- AIM OF THE EXERCISE
Count the lines in the entries below that contain the string "votre", matching case exactly, and reply with only that number.

- RECORDS PROVIDED
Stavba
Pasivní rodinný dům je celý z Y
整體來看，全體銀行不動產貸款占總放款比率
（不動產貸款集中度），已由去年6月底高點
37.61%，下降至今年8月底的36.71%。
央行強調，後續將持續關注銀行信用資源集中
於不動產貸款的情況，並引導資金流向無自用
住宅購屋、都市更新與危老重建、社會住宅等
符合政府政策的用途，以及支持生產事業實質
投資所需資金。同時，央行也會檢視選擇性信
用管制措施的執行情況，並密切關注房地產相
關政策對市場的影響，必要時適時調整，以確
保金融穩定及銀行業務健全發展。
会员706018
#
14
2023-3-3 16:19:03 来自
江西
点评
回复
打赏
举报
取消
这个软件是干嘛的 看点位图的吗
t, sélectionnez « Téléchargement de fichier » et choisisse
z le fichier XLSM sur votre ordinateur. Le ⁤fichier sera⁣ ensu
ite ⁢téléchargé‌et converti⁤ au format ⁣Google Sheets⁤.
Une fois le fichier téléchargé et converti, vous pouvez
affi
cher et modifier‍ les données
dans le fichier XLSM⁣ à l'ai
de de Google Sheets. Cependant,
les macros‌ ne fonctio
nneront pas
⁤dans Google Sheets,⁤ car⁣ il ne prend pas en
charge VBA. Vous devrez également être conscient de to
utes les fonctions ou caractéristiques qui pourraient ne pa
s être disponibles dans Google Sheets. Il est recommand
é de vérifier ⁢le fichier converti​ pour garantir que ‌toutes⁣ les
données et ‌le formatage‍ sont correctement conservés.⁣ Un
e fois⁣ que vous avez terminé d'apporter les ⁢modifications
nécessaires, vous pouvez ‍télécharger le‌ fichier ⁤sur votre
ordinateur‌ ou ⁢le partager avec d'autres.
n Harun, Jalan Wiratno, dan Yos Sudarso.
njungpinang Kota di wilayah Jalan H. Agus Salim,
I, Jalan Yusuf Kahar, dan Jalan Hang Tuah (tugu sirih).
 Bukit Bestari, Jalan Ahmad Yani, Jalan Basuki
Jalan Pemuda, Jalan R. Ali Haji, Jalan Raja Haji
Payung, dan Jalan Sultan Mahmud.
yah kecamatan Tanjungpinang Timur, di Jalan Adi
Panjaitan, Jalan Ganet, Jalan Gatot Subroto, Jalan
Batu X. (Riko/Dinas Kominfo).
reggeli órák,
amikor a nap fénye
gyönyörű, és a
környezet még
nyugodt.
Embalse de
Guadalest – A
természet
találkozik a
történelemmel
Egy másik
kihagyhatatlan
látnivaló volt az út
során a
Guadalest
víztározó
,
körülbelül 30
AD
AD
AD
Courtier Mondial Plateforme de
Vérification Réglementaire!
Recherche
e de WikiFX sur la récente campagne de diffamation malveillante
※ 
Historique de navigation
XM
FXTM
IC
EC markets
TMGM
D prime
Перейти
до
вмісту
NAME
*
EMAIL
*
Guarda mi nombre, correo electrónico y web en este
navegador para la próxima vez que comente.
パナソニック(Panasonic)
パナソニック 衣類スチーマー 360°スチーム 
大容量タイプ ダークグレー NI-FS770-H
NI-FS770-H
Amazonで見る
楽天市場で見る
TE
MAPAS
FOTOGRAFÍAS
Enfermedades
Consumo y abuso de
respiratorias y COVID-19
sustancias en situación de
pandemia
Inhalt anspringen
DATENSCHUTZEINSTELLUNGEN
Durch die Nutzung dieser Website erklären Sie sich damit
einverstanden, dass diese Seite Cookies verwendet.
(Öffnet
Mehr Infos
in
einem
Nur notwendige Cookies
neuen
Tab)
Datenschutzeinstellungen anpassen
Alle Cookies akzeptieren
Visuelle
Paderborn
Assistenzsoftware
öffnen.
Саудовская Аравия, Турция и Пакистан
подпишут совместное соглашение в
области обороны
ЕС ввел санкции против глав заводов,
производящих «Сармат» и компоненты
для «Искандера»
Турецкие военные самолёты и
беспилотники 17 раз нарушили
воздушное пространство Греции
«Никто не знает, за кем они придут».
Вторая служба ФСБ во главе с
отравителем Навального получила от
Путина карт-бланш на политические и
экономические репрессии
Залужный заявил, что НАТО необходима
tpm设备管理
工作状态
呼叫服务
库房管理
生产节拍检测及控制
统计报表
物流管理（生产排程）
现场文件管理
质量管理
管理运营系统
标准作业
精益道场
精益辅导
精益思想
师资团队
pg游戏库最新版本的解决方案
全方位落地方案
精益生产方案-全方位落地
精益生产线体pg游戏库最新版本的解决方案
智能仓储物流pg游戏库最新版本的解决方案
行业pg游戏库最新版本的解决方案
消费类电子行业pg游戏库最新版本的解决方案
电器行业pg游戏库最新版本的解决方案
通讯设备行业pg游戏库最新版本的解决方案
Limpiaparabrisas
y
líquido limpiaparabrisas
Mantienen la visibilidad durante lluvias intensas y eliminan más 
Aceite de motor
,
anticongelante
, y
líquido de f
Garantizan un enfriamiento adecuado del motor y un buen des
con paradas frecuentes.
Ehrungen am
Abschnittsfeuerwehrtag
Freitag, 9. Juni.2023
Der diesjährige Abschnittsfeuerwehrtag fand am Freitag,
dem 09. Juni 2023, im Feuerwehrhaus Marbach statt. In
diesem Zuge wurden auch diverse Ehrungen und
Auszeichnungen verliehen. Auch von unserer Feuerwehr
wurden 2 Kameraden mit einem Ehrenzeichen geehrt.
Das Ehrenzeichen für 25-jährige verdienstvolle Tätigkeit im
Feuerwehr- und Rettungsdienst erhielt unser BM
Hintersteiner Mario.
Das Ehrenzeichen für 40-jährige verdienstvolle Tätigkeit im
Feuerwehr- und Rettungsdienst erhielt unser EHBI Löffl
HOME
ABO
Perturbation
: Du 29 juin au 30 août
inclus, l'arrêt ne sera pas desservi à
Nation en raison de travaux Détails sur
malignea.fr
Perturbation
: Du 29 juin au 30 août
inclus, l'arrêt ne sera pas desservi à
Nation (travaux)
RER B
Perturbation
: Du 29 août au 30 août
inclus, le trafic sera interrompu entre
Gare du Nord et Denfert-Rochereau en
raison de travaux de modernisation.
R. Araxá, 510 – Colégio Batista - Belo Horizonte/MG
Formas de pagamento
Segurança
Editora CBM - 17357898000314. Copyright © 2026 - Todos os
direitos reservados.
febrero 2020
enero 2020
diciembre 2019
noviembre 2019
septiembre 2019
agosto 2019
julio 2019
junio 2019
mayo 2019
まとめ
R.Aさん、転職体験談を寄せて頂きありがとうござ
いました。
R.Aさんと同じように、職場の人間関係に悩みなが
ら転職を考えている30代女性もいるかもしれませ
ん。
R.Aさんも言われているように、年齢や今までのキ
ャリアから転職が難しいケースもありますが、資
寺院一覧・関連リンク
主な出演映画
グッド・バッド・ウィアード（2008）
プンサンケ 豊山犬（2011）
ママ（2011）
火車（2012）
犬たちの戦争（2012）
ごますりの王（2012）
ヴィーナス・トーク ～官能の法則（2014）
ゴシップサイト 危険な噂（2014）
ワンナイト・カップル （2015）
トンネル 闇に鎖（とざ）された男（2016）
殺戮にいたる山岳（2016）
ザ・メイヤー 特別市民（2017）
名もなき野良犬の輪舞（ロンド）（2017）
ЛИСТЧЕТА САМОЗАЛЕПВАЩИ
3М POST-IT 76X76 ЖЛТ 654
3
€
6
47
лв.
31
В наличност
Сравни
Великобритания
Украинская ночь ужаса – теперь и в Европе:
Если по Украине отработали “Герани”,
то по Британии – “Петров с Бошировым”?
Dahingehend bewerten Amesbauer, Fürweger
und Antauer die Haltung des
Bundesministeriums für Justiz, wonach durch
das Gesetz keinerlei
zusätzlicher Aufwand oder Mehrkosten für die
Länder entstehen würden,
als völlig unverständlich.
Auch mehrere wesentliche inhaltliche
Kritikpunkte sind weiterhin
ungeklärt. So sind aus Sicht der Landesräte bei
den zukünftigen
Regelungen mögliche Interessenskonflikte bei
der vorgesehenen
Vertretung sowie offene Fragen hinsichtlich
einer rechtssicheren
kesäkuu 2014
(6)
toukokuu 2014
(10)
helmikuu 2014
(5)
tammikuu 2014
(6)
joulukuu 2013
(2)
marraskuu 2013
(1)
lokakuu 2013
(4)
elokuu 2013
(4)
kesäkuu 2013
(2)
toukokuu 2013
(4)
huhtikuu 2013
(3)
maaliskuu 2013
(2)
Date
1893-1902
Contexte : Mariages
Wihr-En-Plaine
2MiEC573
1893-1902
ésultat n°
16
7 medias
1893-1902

- SOLUTION TO THIS EXERCISE
2